Many of the department’s facilities fall under the jurisdiction of Central District Health — an organization that has, for months, been imploring the public to wear masks. Asked if the district worked with IDOC in crafting a virus-prevention strategy, Brandon Atkins, district director of family and clinic services, said the district works with IDOC “specifically on positive case(s) and exposure risks as we do any other business.”
“We have provided specific guidance on processes necessary for management of illness in a congregate setting,” Atkins wrote in a message to the Idaho Press.

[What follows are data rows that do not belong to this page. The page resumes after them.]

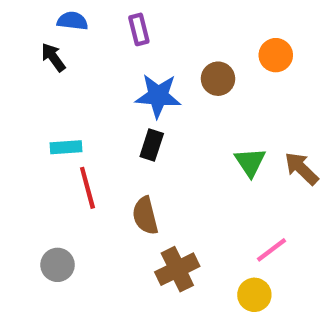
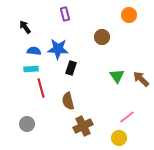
blue semicircle: (72, 21) -> (34, 51), moved
orange circle: (276, 55) -> (129, 15), moved
blue star: (158, 96) -> (58, 49), moved

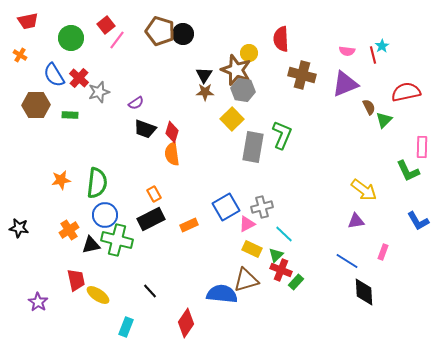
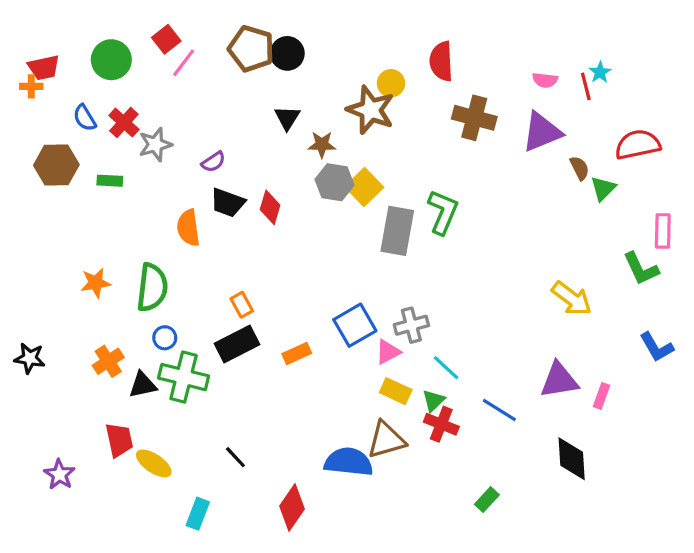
red trapezoid: (28, 21) -> (44, 68), moved
orange cross: (20, 55) -> (31, 86), turned -32
blue semicircle: (54, 75) -> (85, 118), size x0.7
black triangle: (204, 75) -> (287, 118), moved
gray hexagon: (243, 90) -> (334, 182), moved
orange semicircle: (172, 154) -> (188, 228), moved
blue circle: (105, 215) -> (165, 338), size x0.6
purple triangle: (356, 221) -> (559, 380), moved, size x1.5
blue line: (347, 261) -> (499, 410), moved
green rectangle: (296, 282) -> (487, 500), moved

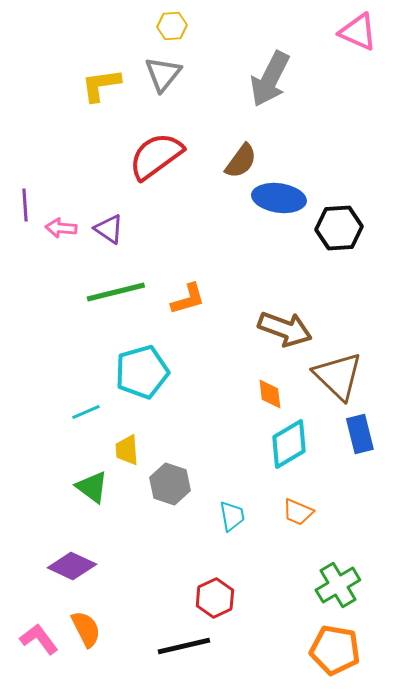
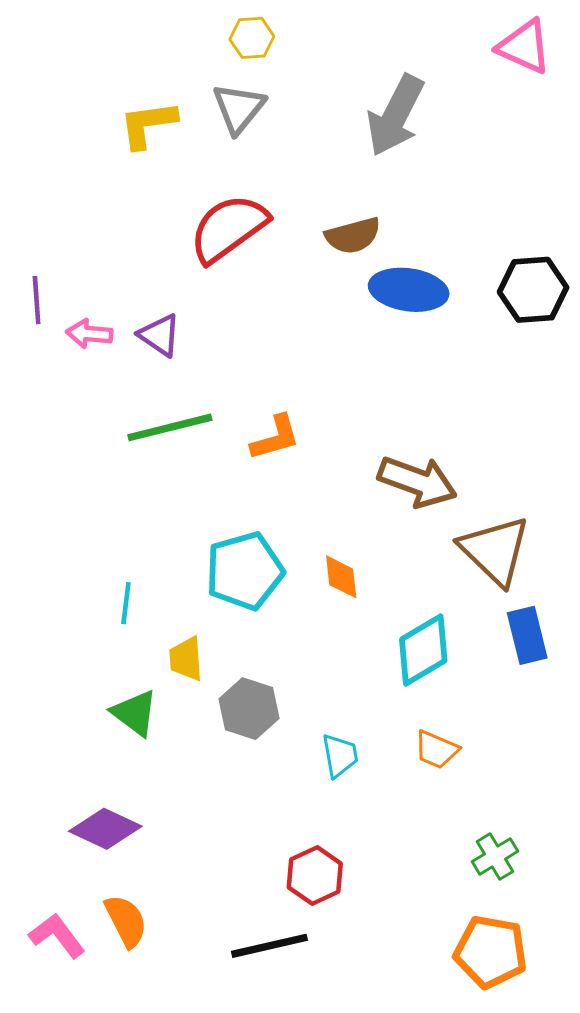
brown semicircle: (241, 161) -> (353, 236), turned 39
black hexagon: (339, 228) -> (533, 290), moved
cyan pentagon: (142, 372) -> (245, 571), moved
orange diamond: (270, 394) -> (341, 577), moved
cyan line: (86, 412) -> (126, 603), turned -60
green cross: (338, 585) -> (495, 856), size x0.7

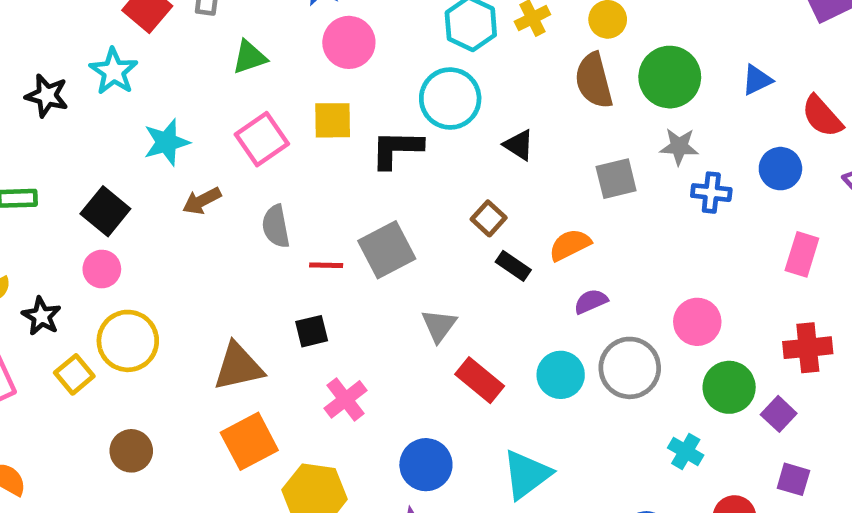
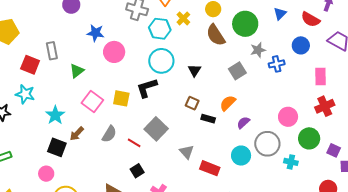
yellow square: (333, 120) -> (121, 98), moved, turned 30
black triangle: (519, 145) -> (195, 70), turned 48
black square: (105, 211) -> (57, 147), moved
gray semicircle: (276, 226) -> (109, 134), turned -120
red line: (326, 265) -> (134, 143), turned 48
red cross: (808, 348) -> (325, 106), moved
purple square: (779, 414) -> (334, 150), moved
cyan cross: (686, 451) -> (291, 162), moved

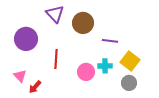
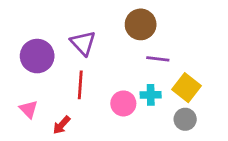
purple triangle: (55, 14) -> (83, 43), moved
brown circle: (83, 23) -> (141, 24), moved
red arrow: (35, 87) -> (62, 125), moved

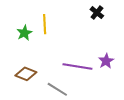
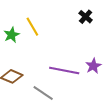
yellow line: (45, 24) -> (32, 27), turned -30

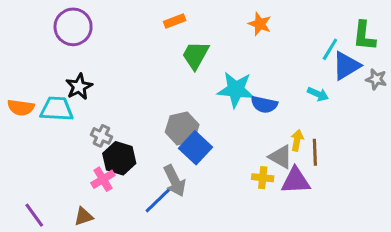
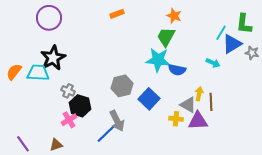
green trapezoid: (196, 55) -> (166, 37), moved
black star: (79, 87) -> (53, 58), size x1.4
orange semicircle: (21, 108) -> (14, 72), turned 120
blue square: (196, 148) -> (149, 99), moved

That guidance included suggesting employees wear masks, according to Atkins. He said the district worked with Corizon Health, the department’s health care partner, to promote that message.
“It is our understanding that this recommendation came early in the initial conversations between the (Idaho Department of Health and Welfare) and the facility,” Atkins wrote.
“Like the CDC, we strongly recommended everyone living and working in our facilities wear masks when unable to maintain appropriate physical distance from others,” Ray wrote to the Idaho Press on Monday. “From March 13 through June 18, we had a total of six staff members test positive for COVID-19. Idaho was one of three states without a positive case among members of its incarcerated population. The following week, as Idaho experienced a surge of COVID-19 cases, we saw the first evidence of staff-to-staff transmission.”
Ray notes the order to wear masks went into effect on Wednesday.
Branigh was confused because the Idaho Supreme Court laid down an order — still in effect — requiring everyone wear a mask inside courthouses. He didn’t know about that rule until his lawyer mentioned it to him, and once he did, he was frustrated the same logic wouldn’t apply to prisons as well.
“Now that it’s here, who knows how many people have it,” he said.